#### What is required:
Would you return, word for word, the lines of the data below from the line with "Jingcheng Zhang" through the line with "website that promotes", and no others?

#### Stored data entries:
----

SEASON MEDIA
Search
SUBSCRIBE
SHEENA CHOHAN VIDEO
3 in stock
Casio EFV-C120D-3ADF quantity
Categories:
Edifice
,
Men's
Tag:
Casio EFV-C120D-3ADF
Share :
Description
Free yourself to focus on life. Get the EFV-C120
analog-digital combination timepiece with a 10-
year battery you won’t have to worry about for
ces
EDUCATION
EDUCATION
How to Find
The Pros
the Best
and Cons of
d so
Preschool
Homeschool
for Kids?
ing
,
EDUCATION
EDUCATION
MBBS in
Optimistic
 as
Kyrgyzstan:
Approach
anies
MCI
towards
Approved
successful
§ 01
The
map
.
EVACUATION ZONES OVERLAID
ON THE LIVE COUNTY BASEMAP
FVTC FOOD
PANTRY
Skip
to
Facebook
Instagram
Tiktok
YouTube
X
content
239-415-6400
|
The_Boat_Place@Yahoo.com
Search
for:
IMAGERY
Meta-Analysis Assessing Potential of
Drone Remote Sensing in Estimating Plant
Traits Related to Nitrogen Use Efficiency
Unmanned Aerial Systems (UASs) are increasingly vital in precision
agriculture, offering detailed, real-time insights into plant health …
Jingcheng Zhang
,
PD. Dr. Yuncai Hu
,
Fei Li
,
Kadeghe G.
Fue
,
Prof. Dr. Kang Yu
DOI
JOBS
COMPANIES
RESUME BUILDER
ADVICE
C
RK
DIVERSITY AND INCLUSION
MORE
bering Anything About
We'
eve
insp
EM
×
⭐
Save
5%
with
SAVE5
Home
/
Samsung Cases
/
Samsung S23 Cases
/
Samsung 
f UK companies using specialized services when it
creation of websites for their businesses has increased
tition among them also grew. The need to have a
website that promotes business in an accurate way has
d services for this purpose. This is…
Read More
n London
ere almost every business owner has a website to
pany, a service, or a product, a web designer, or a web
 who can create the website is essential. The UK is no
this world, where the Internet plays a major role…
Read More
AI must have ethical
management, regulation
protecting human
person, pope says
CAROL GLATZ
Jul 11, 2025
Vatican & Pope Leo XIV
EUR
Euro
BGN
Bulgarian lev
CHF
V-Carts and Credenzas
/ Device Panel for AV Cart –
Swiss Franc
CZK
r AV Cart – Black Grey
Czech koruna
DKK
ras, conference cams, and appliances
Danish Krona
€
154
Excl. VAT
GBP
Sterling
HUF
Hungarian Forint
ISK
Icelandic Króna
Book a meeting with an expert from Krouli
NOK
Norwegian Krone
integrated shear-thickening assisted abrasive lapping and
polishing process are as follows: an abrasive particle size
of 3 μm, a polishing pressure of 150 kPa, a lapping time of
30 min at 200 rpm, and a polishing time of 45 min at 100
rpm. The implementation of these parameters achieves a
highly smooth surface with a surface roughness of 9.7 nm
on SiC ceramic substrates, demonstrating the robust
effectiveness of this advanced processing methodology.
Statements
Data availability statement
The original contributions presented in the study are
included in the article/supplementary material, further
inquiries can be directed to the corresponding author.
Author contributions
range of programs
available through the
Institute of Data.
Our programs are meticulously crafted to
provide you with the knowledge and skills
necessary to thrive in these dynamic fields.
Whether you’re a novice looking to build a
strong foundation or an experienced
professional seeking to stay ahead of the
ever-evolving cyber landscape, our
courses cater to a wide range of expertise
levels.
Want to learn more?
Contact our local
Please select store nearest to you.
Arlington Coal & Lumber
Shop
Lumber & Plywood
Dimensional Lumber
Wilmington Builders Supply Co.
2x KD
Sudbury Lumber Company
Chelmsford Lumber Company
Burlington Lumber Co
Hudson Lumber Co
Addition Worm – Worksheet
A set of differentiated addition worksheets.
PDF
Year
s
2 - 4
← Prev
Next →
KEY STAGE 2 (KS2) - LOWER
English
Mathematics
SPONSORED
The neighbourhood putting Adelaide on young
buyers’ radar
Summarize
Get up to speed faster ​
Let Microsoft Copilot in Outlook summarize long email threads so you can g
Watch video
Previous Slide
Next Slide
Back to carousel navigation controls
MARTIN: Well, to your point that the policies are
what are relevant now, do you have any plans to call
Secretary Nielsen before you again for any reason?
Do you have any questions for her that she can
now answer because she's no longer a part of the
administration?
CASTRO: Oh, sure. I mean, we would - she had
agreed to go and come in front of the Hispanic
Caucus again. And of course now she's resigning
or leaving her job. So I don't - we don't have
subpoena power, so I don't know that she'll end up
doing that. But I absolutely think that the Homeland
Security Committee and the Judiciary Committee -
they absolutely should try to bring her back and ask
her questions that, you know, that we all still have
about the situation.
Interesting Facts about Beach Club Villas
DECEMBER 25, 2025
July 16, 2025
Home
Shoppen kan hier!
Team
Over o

----

#### Exercise output:
Jingcheng Zhang
,
PD. Dr. Yuncai Hu
,
Fei Li
,
Kadeghe G.
Fue
,
Prof. Dr. Kang Yu
DOI
JOBS
COMPANIES
RESUME BUILDER
ADVICE
C
RK
DIVERSITY AND INCLUSION
MORE
bering Anything About
We'
eve
insp
EM
×
⭐
Save
5%
with
SAVE5
Home
/
Samsung Cases
/
Samsung S23 Cases
/
Samsung 
f UK companies using specialized services when it
creation of websites for their businesses has increased
tition among them also grew. The need to have a
website that promotes business in an accurate way has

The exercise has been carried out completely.